Study questions:
1. List every point made in the reply to the opening post of the forum thread below about moving to Thailand with a pet cat.
2. Summarize the forum thread below about moving to Thailand with a pet cat in two sentences.
3. According to the forum thread below about moving to Thailand with a pet cat, which government body does the first poster say they must talk with?

***** Extracted text

# We are looking at moving to Thailand (probably Phuket) with a pet cat



## LukeAndNat (Mar 25, 2021)

Hi everyone, I am new to this forum. First post 🙂 I’m a guy that kinda hates filling out lots of forms & doing bureaucratic run arounds, have some extra cash (could retire, but too young for their retirement visa, no need to work but seems there is no longterm visa for just lazing about 😂) so going with the elite visa family excursion visa but the one gap in this service is no handling for an accompanying pet. We don’t mind so much the current quarantine thing but want to know how we can move with a pet? Anyone have experience with this? I’m aware I must talk with Department of Livestock but just contacted them & have not heard back yet... from name alone it sounds like something not great for providing caring treatment of a family pet. Anyone know if possible to have a pet quarantine with you at an ASQ? I hear most places in Thailand do not allow house pets, even at condos, so expect finding pet-friendly place to be bit of a hassle 🤔


----------



## Thai Bigfoot (Aug 29, 2009)

It costs a lot of money to bring in an animal. Yes, they are quarantined. Unless it pees liquid gold, definitely not worth the cost. Very affordable to adopt a cat here, once you get settled. Also, very dangerous for any cat that wanders very far from home. While it should be neutered, do not declaw.


----------

**********
***** Data to examine

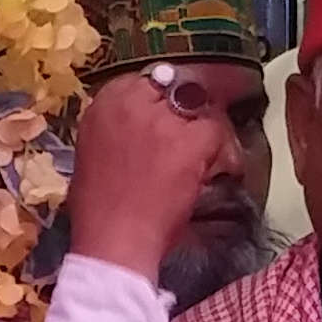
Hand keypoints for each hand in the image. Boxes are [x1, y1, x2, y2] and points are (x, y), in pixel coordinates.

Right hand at [64, 63, 240, 276]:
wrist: (112, 240)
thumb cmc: (100, 208)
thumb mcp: (97, 151)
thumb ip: (121, 127)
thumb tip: (149, 121)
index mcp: (104, 101)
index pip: (149, 81)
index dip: (166, 104)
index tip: (173, 123)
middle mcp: (131, 100)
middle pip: (178, 89)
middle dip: (188, 115)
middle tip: (193, 142)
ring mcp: (161, 118)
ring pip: (202, 108)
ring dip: (207, 133)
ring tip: (206, 160)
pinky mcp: (188, 140)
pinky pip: (217, 132)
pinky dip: (224, 153)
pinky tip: (218, 172)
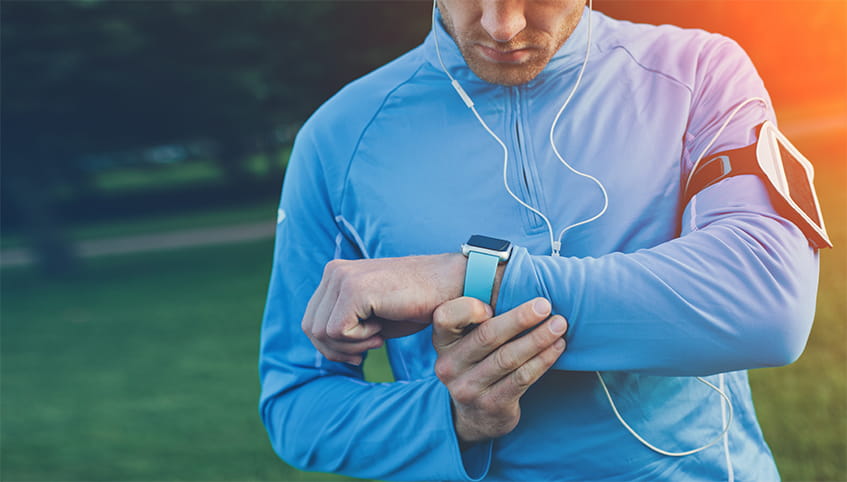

**********

Answers to the tasks:
1.
- Bringing an animal into the country costs a lot of money.
- Animals brought in are quarantined.
- Unless the animal "pees liquid gold," it is not worth the cost.
- Adopting a cat in Thailand is very affordable once you are settled.
- It is very dangerous for a cat to wander far from home.
- The cat should be neutered but not declawed.

2. A new forum member planning to move to Thailand, probably Phuket, on an elite family visa asks how to bring a pet cat, noting that the visa service does not handle pets and that pet-friendly housing may be hard to find. A reply says bringing in an animal is costly and involves quarantine, that adopting a cat locally is cheap, and that a cat should be neutered but not declawed.

3. The Department of Livestock.